After getting dressed, I got into the van that would take me over to the Convention Center and shared it with Pete Mahovilich, member of the legendary ’72 Team Canada. Having just watched the documentary “Summit on Ice” the night before which documents that all important, never to be forgotten series between Canada and the former Soviet Union, I was honored and excited to be able to ask him a few questions about it and, for anyone that’s seen it, Pete’s undressing of one of the Russian defenceman for a really crucial goal in one of the games. After the short ride, I quickly put on my skates and had a great time on the ice with the kids doing various drills. There was an accuracy drill, slapshot contest, puckhandling drill, and a passing drill. My slapshot was the second fastest that I saw at 78 mph. The fastest was Lochlyn Munro at 79. I even beat out Dave Taylor and Pete Mahovilich. The clock was off though, I think it didn’t read everyone’s quite as fast as theyt actually were cause Pete and Dave Taylor kept saying there’s no way there shot could be that slow.

Once that was done, we got bused back to Staples and had about half an hour before the game. I just sat in my cubicle and watched players like Jari Kurri, Phil Esposito, Glen Anderson file in and suit up. It was really great. I didn’t say much and not cause I was nervous but just because I was content to sit and watch. I actually sat beside Allan Bester who was a goalie for the Maple Leafs in the 80’s and we had a good time just shooting the s*@t. I think, but don’t quite remember, but I think I introduced myself to Esposito in the locker room before game time because after the introductions and all that, Butch Goring, our coach, was going to announce the lines. I had prayed, not really but you know, the night before that I’d get to play with Kurri and Esposito. Well holy crap, if Phil didn’t just get to the bench and before Butch could read out the lines, said, “Kurri, let’s go.” And then he looked around and stopped at me and said, “You’re going to play with me, c’mon.” I nearly crapped my pants. It was exactly like I wanted. It’s funny too, cause I wasn’t nervous in the least. I was having too much fun to be nervous.

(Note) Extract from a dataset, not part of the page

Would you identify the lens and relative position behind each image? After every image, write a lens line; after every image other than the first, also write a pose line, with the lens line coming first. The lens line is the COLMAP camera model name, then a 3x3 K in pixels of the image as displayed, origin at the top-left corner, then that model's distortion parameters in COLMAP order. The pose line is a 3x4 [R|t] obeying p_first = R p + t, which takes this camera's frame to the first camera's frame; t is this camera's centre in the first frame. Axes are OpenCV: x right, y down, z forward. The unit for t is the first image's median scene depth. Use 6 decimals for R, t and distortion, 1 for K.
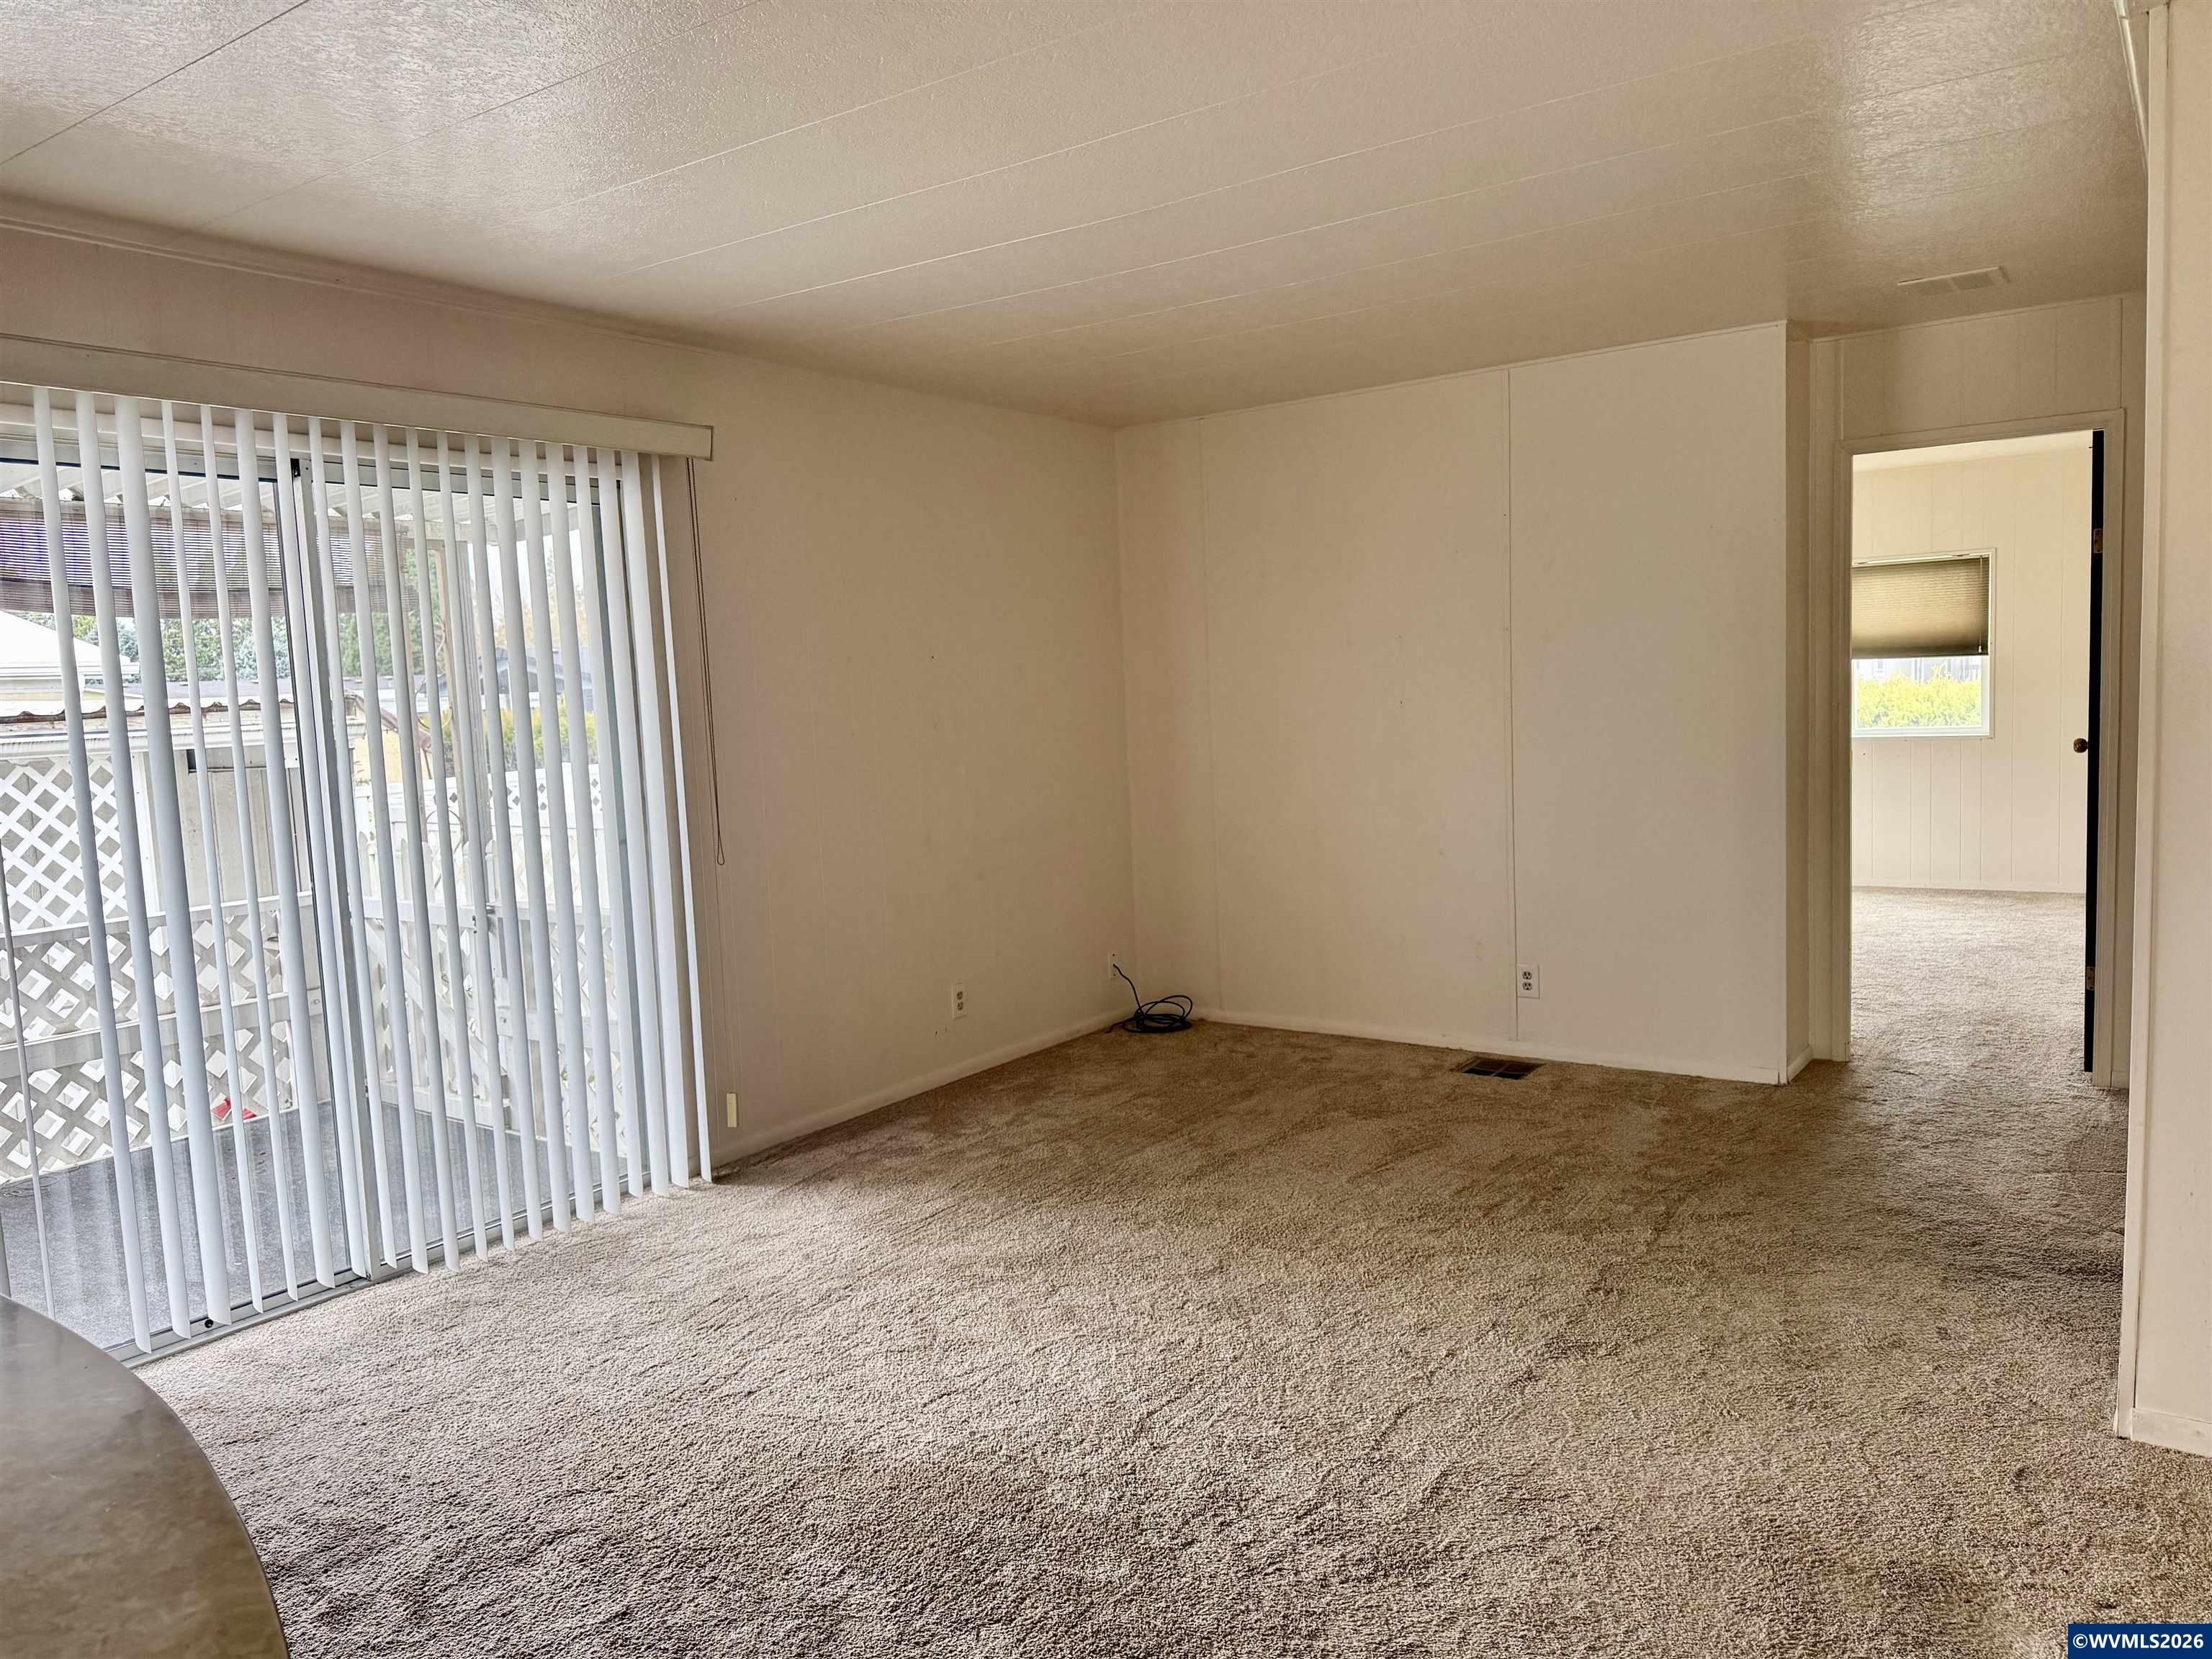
lens RADIAL K [[1548.5, 0, 1108.3], [0, 1548.5, 829.9], [0, 0, 1]] dist [0.157532, -0.264321]
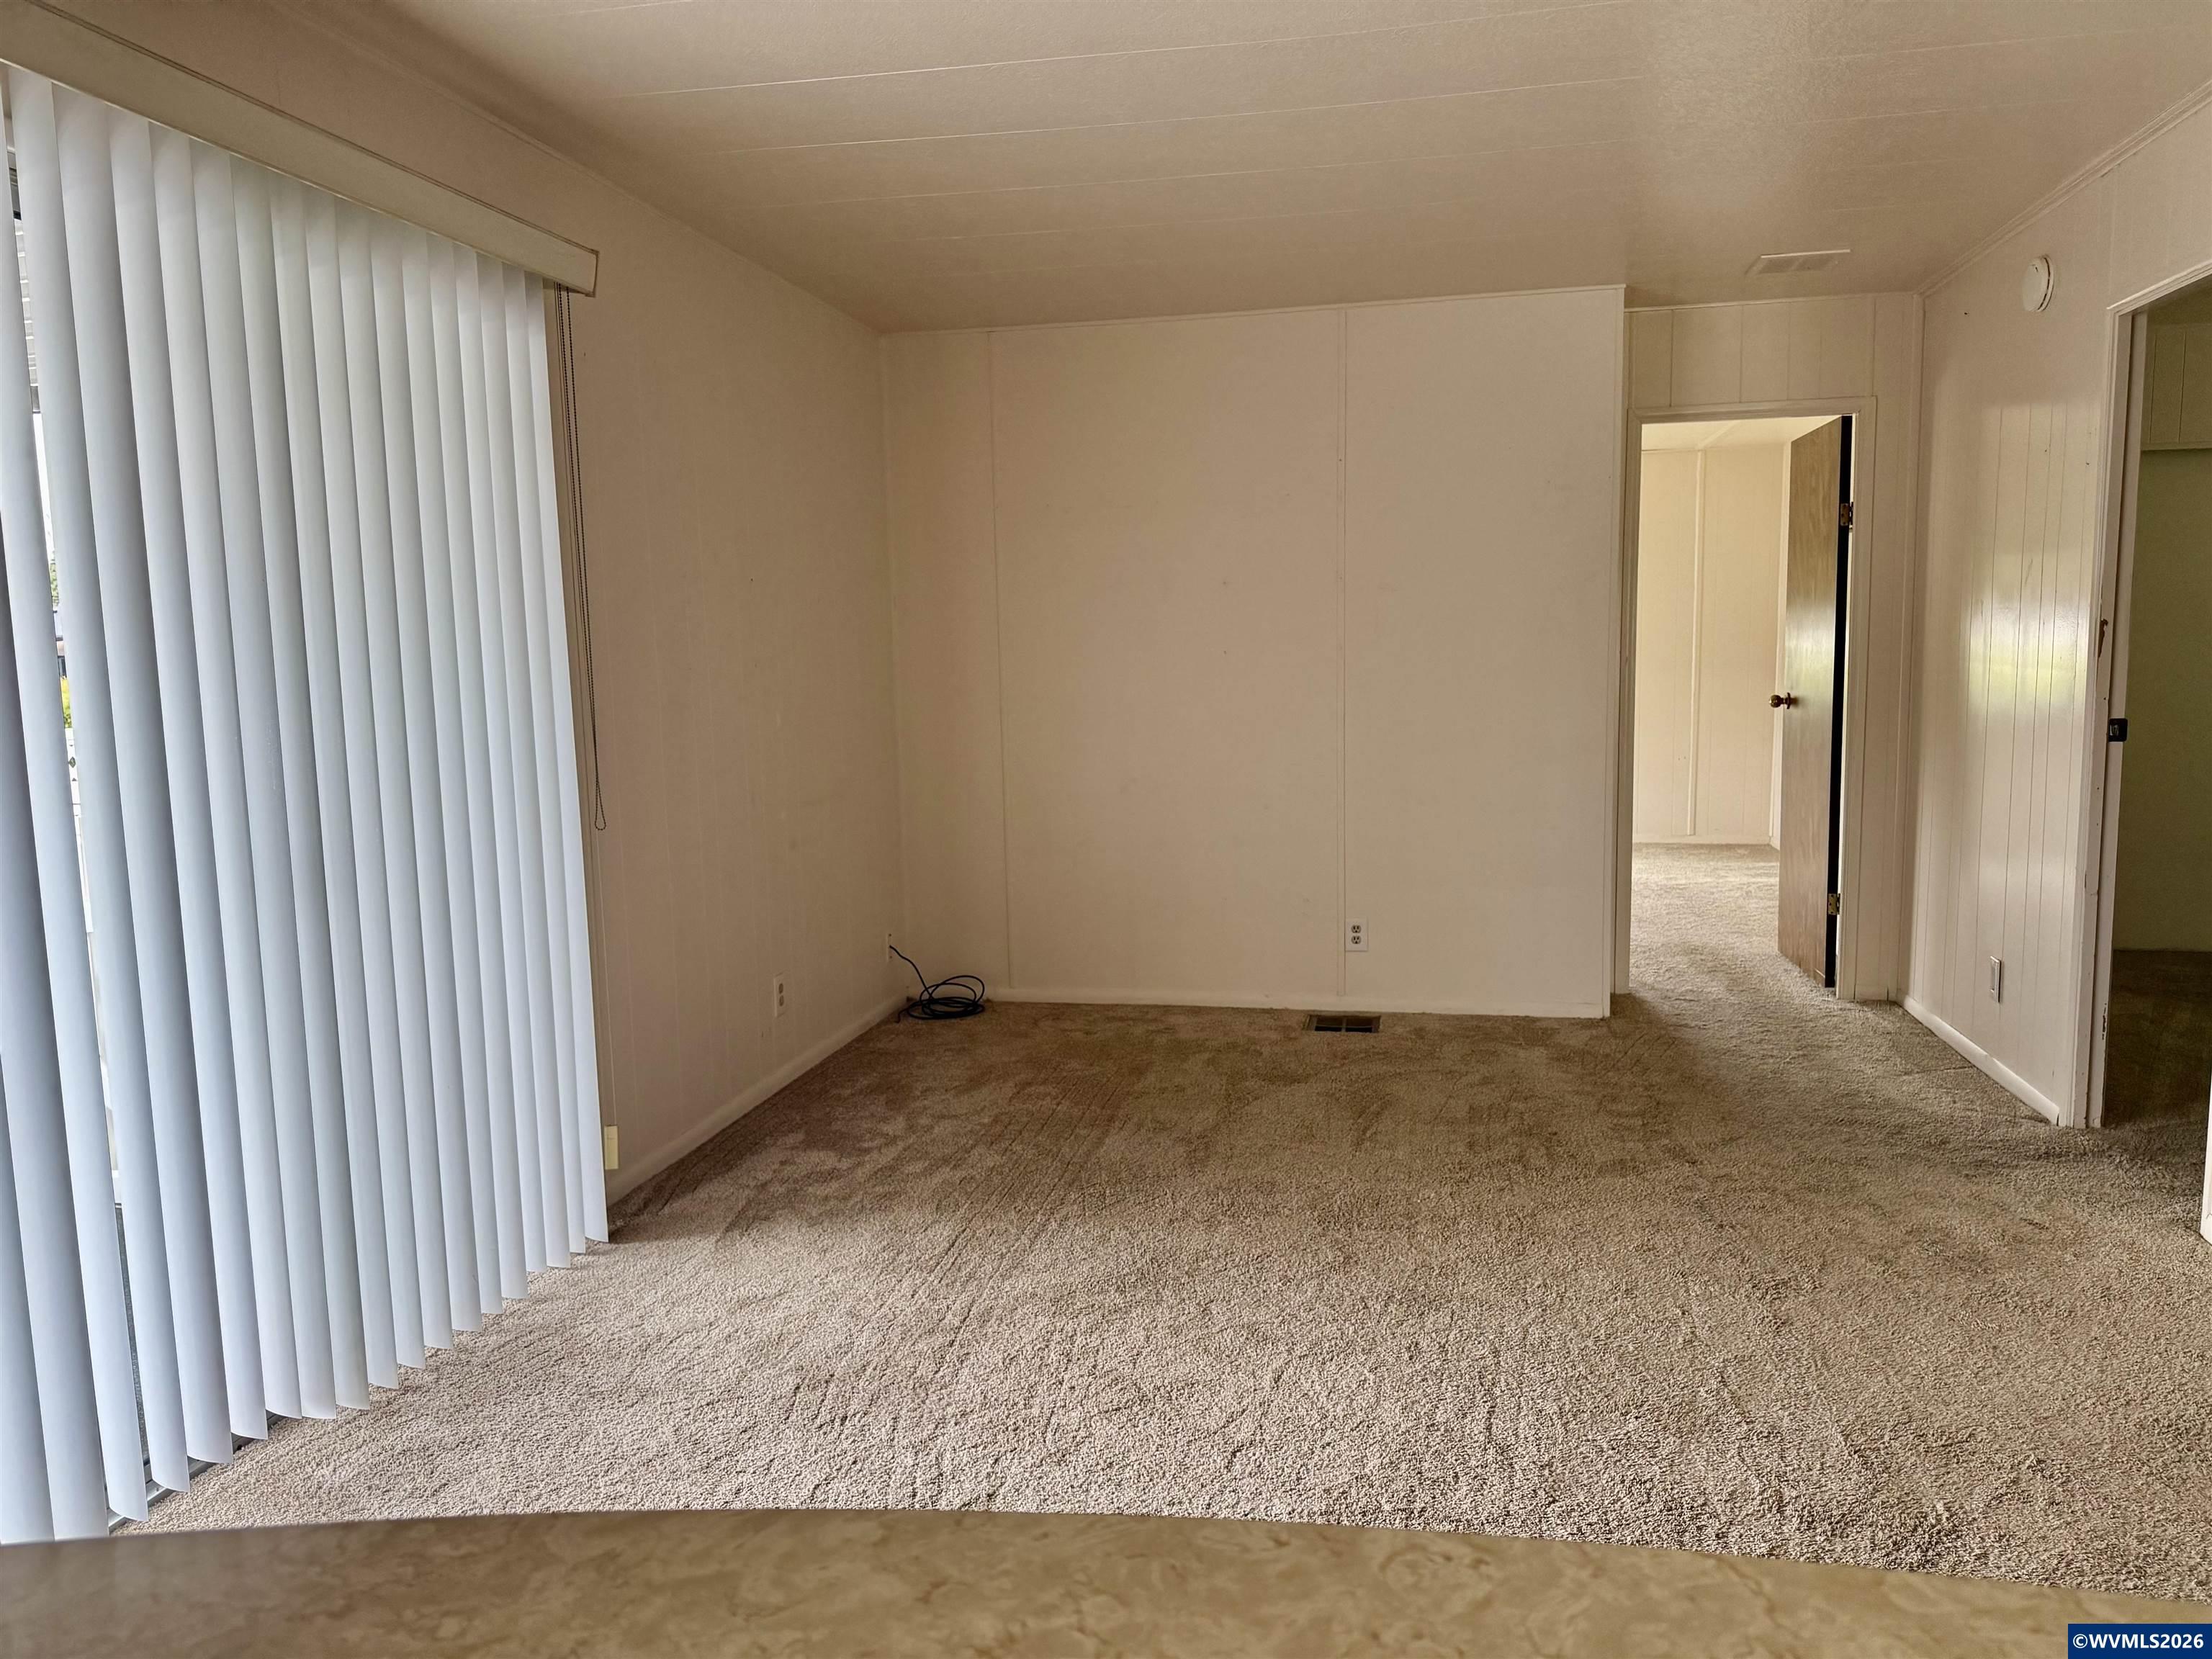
lens RADIAL K [[1548.5, 0, 1108.3], [0, 1548.5, 829.9], [0, 0, 1]] dist [0.157532, -0.264321]
pose [[0.914279, -0.023347, 0.404412, -0.320992], [0.020754, 0.999726, 0.010795, 0.018854], [-0.404554, -0.001477, 0.914513, 0.188493]]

I figured out quick that if they chose to, the pros at half speed could fly right by me. It’s crazy how fast they can skate. But if I played smart hockey like I have to to make up for lack of skills, I figured skating with those two guys, I should be able to get a goal, which was absolutely necessary to me. I had already decided that if I didn’t score a goal during this game, I’d be severely depressed forever. Well lucky me, I ended potting two but they gave my second one to Kurri, like he needs more. We ended up winning the game by a score of 11-10 and I had an extraordinary time.

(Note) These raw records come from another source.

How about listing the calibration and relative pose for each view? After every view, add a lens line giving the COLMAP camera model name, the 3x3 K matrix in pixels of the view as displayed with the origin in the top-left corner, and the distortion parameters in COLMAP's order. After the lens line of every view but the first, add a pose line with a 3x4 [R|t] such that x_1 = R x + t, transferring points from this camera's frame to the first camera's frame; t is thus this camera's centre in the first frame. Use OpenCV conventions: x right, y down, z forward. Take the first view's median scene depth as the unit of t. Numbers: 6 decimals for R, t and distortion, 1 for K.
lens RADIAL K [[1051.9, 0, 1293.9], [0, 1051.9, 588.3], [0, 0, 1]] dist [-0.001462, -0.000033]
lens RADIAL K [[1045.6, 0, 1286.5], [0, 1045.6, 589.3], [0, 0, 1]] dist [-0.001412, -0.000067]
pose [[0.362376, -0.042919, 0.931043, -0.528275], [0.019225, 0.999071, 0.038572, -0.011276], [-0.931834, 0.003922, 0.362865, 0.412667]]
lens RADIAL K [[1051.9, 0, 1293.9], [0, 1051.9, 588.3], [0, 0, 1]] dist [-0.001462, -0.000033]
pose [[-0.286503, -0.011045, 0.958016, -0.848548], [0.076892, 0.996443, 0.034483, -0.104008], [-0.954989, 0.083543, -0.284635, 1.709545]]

So between playing with Kurri and Esposito and scoring a goal, I had a dream come true and it’s something I’ll never forget. A little side note before I end this. It’s funny how Hollywood is what it is and how it thinks and how everybody else does. You all know how I feel about the “Hollywood” lifestyle, etc, and there’s this humorous story that happened in the locker room afterwards. Even though it’s minor, it’s somewhat telling and makes me laugh and appreciate my upbringing even moreso, small town Canadian and all. Cuba Gooding, Jr. and Phil Esposito had cubicles next to each other in the locker room and after the game I went over to Phil to thank him for everything and to ask him to sign my DVD of “Summit on Ice”. After he signed it and I thanked him again, I went back to my section to get changed. My buddy Scott comes up to me laughing and says, “Get this. After you left, Cuba goes to Phil, “Where’s the kid from?” “, obviously meaning what movie, show, band, or whatever, and God bless Phil, Canada, and hockey, since I’m quite certain all of those figured into Phil’s matter of fact answer. “I think he’s from Winnipeg.”